MCC950 is a potent and specific inhibitor of the NLRP3 inflammasome and a novel therapeutic for NLRP3 driven diseases — ASN Events

MCC950 is a potent and specific inhibitor of the NLRP3 inflammasome and a novel therapeutic for NLRP3 driven diseases (#237)

Rebecca C Coll 1 , Avril AB Robertson 2 , Jae J Chae 3 , Sarah C Higgins 1 , Lara S Dungan 1 , Brian G Monks 4 , Eicke Latz 4 , Kingston G Mills 1 , Seth L Masters 5 , Matthew A Cooper 2 , Luke AJ O'Neill 1
  1. School of Biochemistry &Immunology, Trinity Biomedical Sciences Institute, Trinity College, Dublin, Dublin 2, Ireland
  2. University of Queensland, St Lucia, QLD, Australia
  3. Inflammatory Disease Section, Medical Genetics Branch, National Human Genome Research Institute, National Institutes of Health, Bethesda, Maryland, United States of America
  4. Institute of Innate Immunity, University Hospitals, Biomedical Centre, University of Bonn Bonn, Germany
  5. The Walter and Eliza Hall Institute of Medical Research, Parkville, Melbourne, Victoria, Australia

NLRP3 is a critical component of the inflammatory process and its aberrant activation is pathogenic in inherited disorders such as the cryopyrin associated periodic syndromes and complex diseases such as multiple sclerosis, type II diabetes and atherosclerosis. We demonstrate that a small molecule, MCC950, specifically blocks NLRP3 activation in response to numerous stimuli. MCC950 potently inhibits ASC oligomerisation, caspase-1 activation and IL-1ß secretion in response to NLRP3 but not AIM2, NLRC4 or NLRP1 inflammasome activation. MCC950 can block IL-1ß in vivo and attenuates the course of the NLRP3 dependent, IL-1ß driven disease model of multiple sclerosis, experimental autoimmune encephalomyelitis.
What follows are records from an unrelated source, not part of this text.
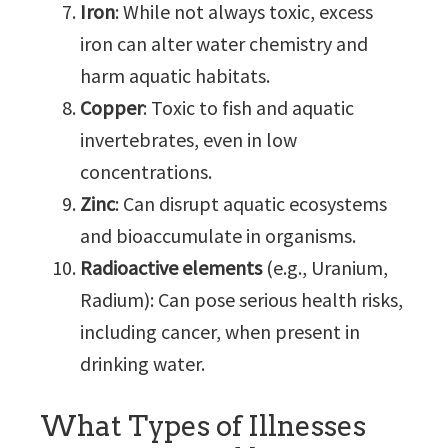
Iron
: While not always toxic, excess
iron can alter water chemistry and
harm aquatic habitats.
Copper
: Toxic to fish and aquatic
invertebrates, even in low
concentrations.
Zinc
: Can disrupt aquatic ecosystems
and bioaccumulate in organisms.
Radioactive elements
(e.g., Uranium,
Radium): Can pose serious health risks,
including cancer, when present in
drinking water.
What Types of Illnesses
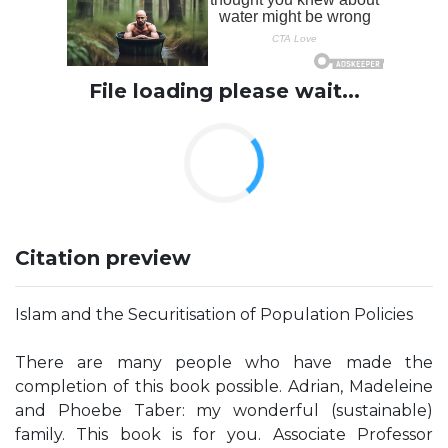
File loading please wait...
Citation preview
Islam and the Securitisation of Population Policies
There are many people who have made the
completion of this book possible. Adrian, Madeleine
and Phoebe Taber: my wonderful (sustainable)
family. This book is for you. Associate Professor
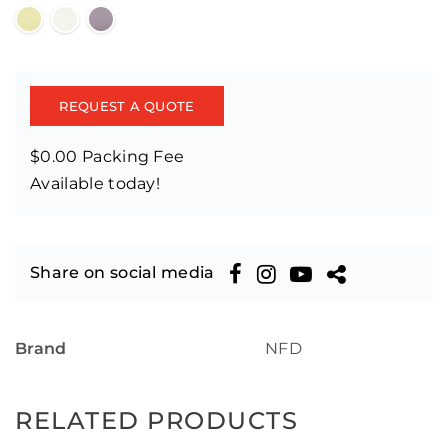
REQUEST A QUOTE
$0.00 Packing Fee
Available today!
Share on social media
Brand
NFD
RELATED PRODUCTS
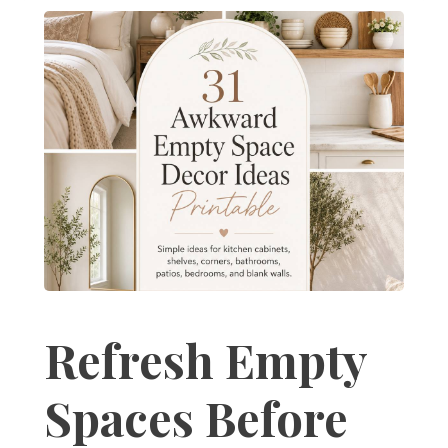
Refresh Empty
Spaces Before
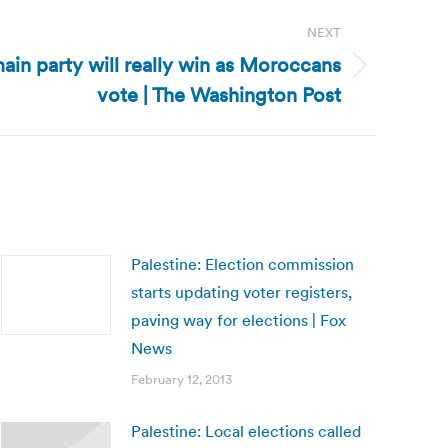
NEXT
in party will really win as Moroccans
vote | The Washington Post
Palestine: Election commission
starts updating voter registers,
paving way for elections | Fox
News
February 12, 2013
Palestine: Local elections called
Furthermore, MCC950 treatment rescues neonatal lethality in a murine model of cryopyrin associated periodic syndromes and is active in ex vivo samples from patients with Muckle-Wells syndrome. MCC950 is thus a novel potential therapeutic for NLRP3 associated syndromes and a useful tool for the further study of NLRP3 in human health and disease.